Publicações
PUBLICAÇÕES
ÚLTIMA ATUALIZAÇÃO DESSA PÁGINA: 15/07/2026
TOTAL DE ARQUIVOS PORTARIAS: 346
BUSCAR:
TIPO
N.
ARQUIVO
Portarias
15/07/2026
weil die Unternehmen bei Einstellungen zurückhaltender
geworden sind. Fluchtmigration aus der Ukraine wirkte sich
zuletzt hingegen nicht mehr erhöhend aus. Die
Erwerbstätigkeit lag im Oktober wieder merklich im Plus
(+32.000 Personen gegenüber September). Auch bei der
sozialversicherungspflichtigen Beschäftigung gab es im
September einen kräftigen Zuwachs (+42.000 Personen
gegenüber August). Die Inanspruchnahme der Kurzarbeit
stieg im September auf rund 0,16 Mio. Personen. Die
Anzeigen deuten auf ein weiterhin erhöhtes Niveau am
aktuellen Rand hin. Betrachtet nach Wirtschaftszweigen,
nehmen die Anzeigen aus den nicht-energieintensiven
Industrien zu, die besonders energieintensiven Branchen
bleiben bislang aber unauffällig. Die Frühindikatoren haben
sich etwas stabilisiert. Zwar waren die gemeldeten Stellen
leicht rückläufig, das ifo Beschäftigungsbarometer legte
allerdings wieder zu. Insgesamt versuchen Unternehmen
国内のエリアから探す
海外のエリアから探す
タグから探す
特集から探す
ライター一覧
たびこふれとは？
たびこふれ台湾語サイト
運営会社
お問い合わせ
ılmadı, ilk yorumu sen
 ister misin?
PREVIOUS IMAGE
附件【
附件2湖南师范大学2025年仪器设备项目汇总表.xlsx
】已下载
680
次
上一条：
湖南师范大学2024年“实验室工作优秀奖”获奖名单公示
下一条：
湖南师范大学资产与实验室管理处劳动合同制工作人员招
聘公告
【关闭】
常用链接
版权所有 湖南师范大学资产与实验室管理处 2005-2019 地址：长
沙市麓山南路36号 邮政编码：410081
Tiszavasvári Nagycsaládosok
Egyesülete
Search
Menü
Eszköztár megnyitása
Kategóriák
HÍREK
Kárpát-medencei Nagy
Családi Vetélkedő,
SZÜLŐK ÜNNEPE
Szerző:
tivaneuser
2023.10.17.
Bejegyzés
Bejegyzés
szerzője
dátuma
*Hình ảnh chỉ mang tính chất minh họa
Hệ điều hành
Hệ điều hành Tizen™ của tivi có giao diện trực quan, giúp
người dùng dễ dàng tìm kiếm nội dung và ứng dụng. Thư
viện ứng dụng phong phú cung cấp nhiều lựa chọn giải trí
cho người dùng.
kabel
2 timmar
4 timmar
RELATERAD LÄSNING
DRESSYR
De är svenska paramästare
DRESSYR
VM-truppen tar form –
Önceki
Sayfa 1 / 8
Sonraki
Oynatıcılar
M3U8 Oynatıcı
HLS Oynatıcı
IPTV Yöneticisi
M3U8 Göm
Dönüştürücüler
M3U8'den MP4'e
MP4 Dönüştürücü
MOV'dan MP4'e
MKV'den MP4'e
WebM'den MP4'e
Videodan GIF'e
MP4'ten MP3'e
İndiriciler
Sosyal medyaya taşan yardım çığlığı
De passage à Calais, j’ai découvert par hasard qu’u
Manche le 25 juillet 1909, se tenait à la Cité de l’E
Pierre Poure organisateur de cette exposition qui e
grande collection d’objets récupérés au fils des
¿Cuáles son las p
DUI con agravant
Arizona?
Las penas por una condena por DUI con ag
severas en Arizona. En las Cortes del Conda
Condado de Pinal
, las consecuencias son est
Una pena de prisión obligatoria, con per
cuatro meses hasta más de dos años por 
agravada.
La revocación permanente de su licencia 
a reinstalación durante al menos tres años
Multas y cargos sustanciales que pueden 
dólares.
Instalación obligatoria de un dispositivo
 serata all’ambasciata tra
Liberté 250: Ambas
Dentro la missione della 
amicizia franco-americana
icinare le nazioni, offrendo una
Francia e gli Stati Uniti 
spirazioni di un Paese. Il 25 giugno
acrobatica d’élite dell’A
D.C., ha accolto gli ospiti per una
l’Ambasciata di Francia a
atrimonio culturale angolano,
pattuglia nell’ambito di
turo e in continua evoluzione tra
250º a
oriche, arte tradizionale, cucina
==
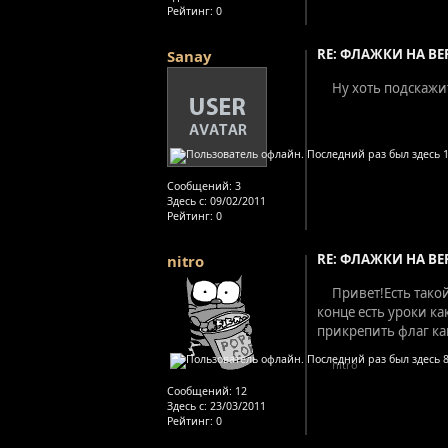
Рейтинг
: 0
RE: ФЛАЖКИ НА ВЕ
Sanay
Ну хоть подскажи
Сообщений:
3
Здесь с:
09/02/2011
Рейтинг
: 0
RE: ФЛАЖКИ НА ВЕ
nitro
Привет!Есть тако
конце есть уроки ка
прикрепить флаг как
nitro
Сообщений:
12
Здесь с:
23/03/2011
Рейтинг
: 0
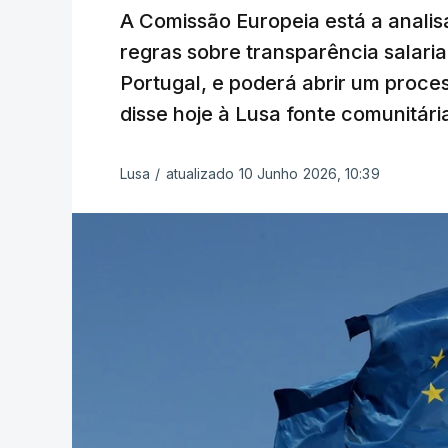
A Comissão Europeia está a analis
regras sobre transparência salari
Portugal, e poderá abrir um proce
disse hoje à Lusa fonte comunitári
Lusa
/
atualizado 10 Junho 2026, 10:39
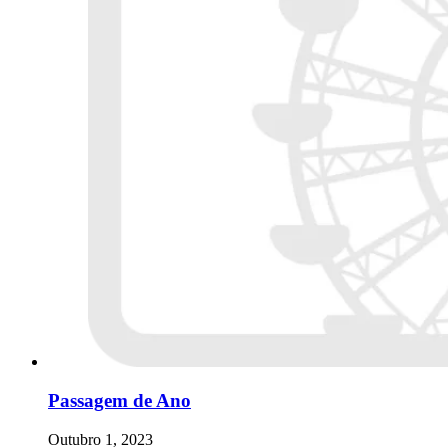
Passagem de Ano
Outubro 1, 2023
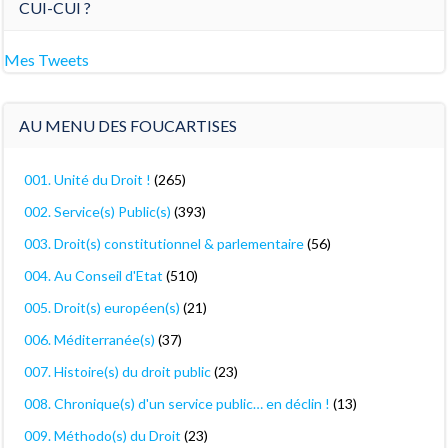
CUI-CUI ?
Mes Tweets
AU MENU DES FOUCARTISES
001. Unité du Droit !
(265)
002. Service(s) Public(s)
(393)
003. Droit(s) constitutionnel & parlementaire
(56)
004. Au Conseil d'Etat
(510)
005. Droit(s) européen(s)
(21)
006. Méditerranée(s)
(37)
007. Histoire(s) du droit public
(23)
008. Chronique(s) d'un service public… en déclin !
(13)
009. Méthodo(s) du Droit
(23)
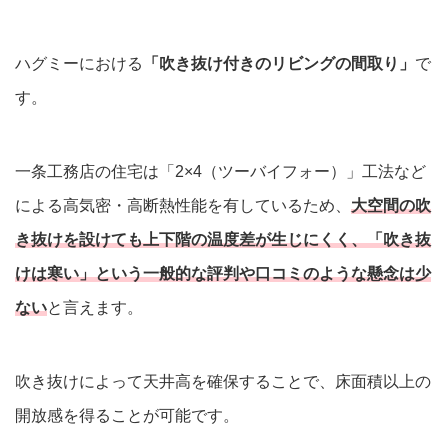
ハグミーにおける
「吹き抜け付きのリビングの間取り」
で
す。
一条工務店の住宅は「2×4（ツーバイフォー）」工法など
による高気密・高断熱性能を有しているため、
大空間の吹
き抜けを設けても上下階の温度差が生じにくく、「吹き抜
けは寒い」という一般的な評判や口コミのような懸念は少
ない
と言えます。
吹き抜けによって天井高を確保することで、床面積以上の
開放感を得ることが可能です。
---
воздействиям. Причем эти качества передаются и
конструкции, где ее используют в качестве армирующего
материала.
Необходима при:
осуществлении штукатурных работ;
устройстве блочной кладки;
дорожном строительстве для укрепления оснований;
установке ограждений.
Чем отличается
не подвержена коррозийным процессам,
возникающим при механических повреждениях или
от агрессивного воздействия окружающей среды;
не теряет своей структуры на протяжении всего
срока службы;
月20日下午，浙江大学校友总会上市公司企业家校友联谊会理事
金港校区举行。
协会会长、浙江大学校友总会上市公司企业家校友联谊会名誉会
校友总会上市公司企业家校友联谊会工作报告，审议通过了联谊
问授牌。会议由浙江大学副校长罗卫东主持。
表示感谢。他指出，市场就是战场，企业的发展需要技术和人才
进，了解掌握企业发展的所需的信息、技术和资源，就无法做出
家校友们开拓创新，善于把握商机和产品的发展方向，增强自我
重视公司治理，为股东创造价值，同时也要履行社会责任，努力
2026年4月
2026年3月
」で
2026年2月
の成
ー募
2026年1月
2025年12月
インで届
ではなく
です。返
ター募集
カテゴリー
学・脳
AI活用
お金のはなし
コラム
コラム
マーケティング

PROBLEM DETAILS >> The lines above from the one with "き抜けを設けても上下階の温度差が生じにくく、「吹き抜" through the one with "開放感を得ることが可能です。" are to be duplicated exactly, ends included, with nothing added.

EXERCISE RESPONSE >>
き抜けを設けても上下階の温度差が生じにくく、「吹き抜
けは寒い」という一般的な評判や口コミのような懸念は少
ない
と言えます。
吹き抜けによって天井高を確保することで、床面積以上の
開放感を得ることが可能です。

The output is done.